DIRECTIONS: Please state how many lines in the records below contain the word "Table"; the answer should be a number and nothing else.

GIVEN INFORMATION:
# # # #

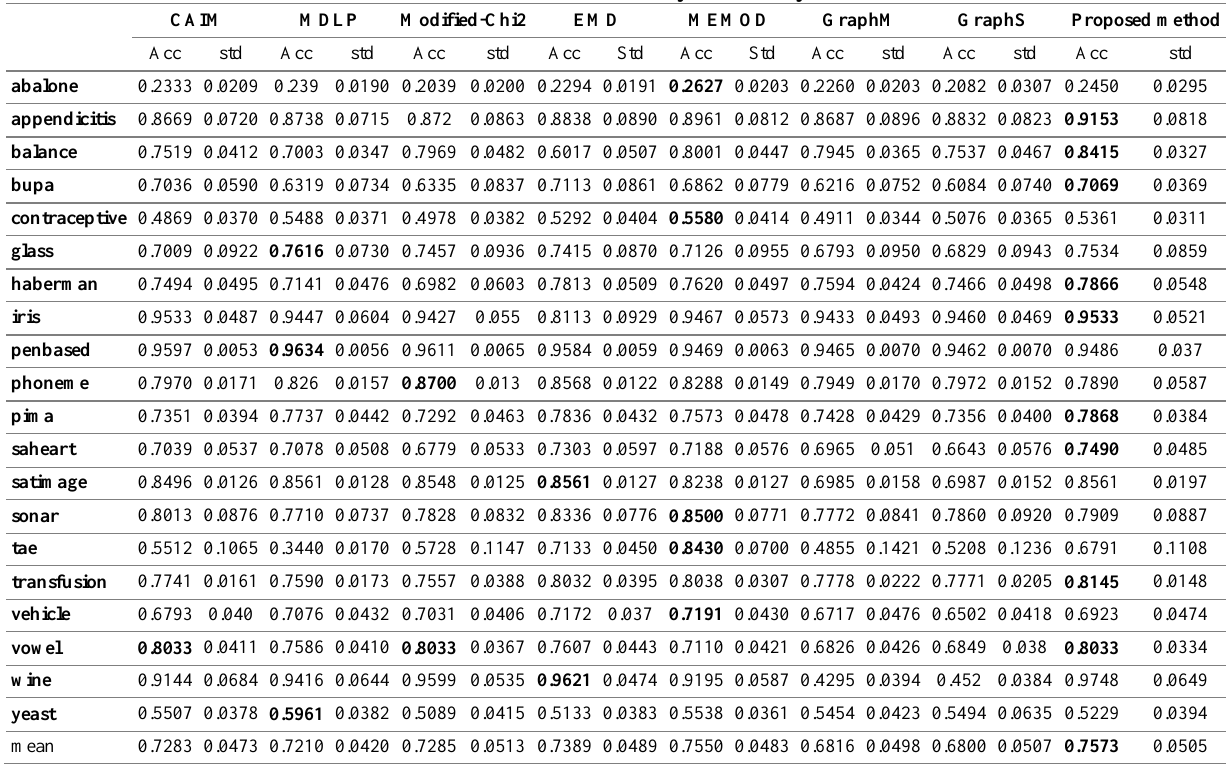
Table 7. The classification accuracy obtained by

# # # #

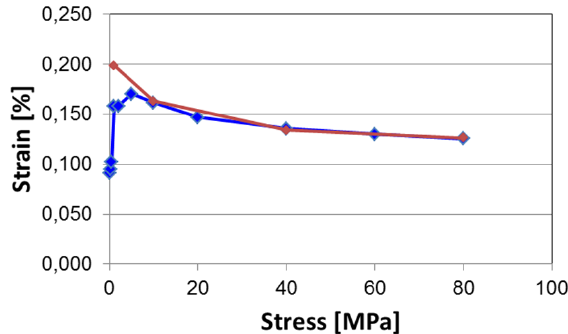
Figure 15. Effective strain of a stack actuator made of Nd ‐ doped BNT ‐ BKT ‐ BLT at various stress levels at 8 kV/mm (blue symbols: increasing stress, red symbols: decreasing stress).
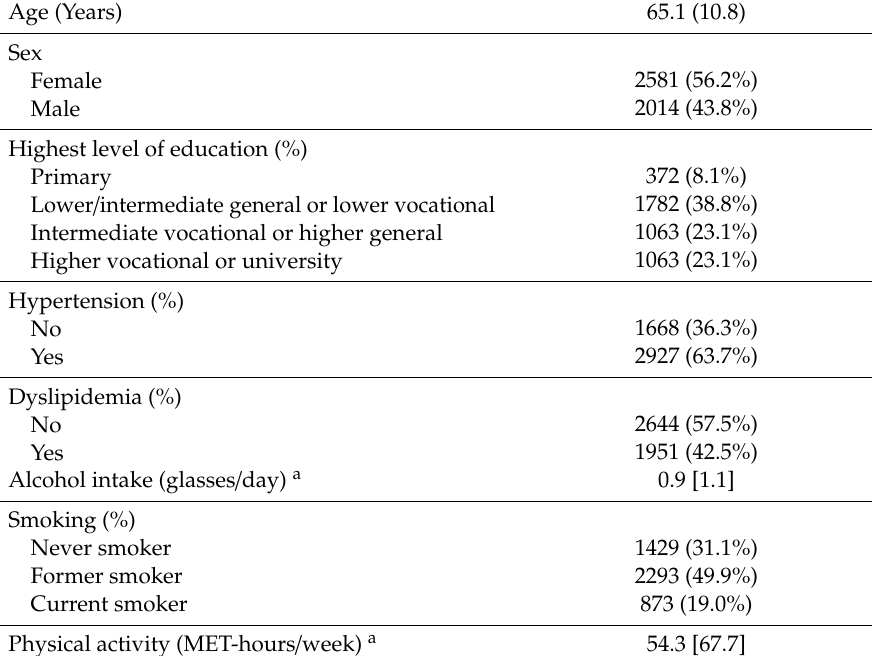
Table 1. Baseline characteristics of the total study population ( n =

# # # #

SOLUTION: 2